--- PROVIDED ENTRIES Enclosed Below ---
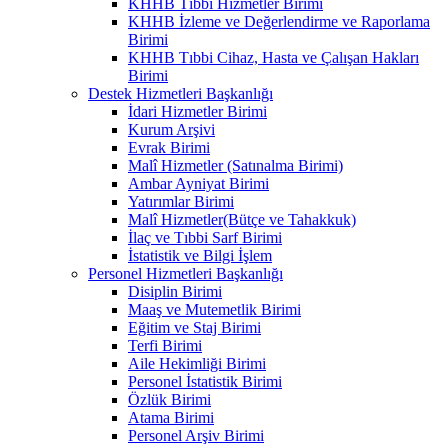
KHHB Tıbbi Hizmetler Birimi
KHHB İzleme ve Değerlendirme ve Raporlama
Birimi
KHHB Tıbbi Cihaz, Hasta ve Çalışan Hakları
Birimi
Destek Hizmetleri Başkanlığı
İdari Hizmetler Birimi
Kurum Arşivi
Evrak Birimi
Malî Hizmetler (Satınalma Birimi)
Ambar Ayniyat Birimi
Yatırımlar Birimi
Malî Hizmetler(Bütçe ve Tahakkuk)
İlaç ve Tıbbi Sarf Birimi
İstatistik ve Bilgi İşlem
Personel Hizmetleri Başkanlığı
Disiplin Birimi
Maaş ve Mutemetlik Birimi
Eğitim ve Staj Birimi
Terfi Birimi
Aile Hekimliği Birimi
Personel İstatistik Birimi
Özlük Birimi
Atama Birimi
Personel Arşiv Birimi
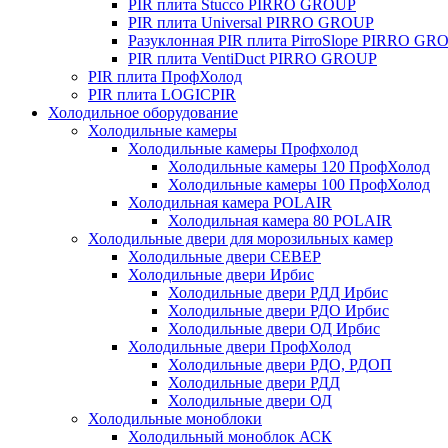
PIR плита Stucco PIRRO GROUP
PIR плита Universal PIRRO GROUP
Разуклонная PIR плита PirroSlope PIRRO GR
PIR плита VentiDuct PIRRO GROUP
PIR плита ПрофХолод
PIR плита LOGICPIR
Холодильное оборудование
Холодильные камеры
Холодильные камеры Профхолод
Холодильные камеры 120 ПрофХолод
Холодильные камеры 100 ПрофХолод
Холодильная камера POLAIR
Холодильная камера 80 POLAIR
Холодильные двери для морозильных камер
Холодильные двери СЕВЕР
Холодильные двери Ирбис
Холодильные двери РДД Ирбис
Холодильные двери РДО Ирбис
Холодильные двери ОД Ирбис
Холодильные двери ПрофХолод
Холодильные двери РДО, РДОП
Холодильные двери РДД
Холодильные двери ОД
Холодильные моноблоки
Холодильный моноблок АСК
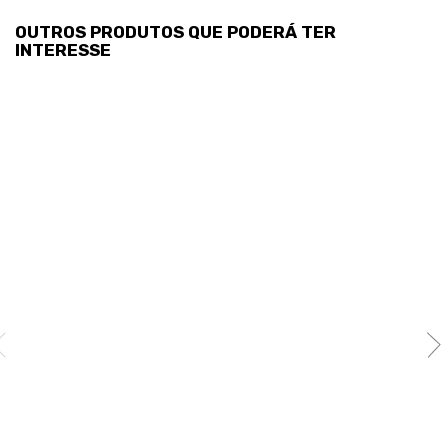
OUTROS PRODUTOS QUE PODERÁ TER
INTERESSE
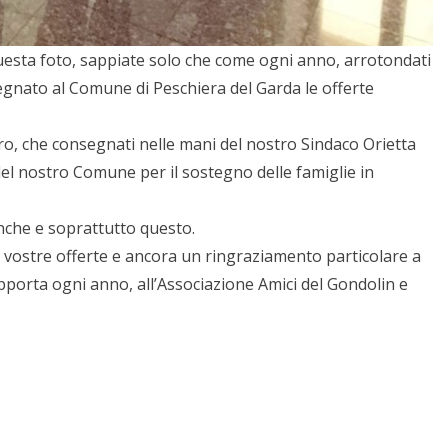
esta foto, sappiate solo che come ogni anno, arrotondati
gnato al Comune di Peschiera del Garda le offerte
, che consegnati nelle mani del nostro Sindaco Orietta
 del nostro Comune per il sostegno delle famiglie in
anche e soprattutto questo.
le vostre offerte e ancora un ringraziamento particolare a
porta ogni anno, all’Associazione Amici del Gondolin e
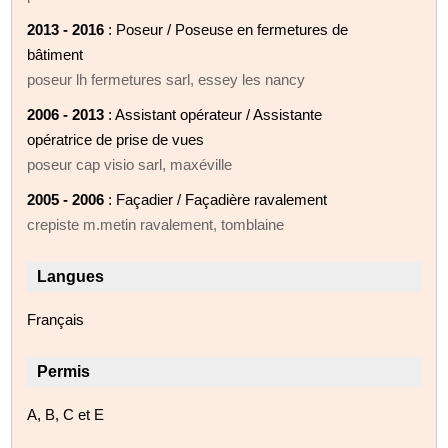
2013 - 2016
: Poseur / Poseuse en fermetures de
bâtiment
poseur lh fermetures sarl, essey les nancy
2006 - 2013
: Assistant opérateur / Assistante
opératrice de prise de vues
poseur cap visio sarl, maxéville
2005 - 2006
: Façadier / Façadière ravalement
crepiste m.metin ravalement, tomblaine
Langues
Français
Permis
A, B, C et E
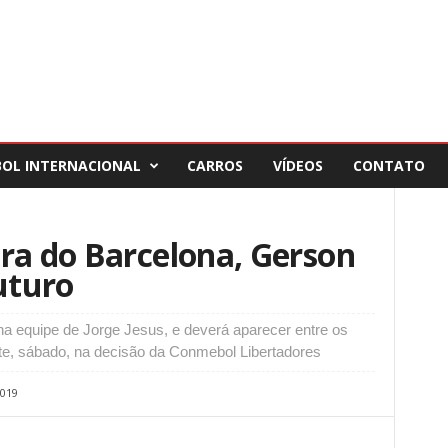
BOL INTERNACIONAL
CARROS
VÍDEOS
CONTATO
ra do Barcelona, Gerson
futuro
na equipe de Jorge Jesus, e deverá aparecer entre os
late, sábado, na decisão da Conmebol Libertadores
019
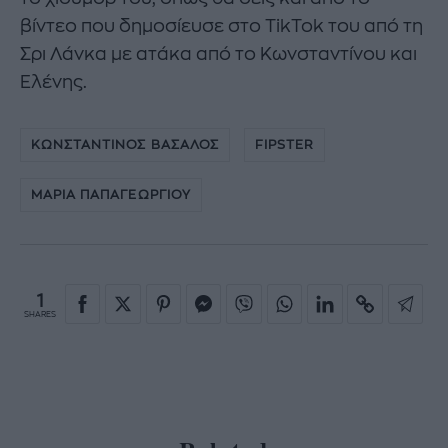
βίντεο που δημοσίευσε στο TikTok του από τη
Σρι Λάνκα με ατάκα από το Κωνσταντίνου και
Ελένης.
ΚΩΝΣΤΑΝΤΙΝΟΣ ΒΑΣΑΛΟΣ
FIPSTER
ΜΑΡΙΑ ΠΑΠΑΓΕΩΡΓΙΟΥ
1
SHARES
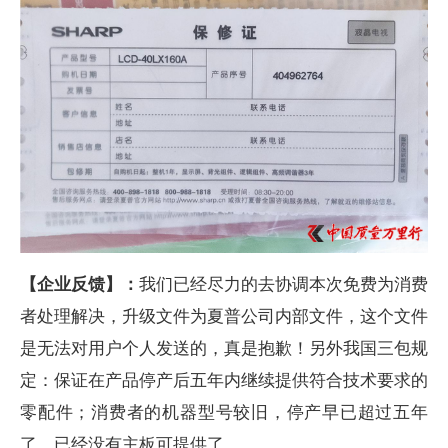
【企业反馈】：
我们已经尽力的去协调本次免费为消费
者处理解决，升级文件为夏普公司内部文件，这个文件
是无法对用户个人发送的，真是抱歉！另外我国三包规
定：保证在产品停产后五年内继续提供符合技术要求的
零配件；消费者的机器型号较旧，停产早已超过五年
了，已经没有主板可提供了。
--- End of Enclosed PROVIDED ENTRIES ---
PROBLEM :: What number of lines in the records hold "Ирбис"? Reply with that number alone.

SOLUTION TO THIS EXERCISE :: 4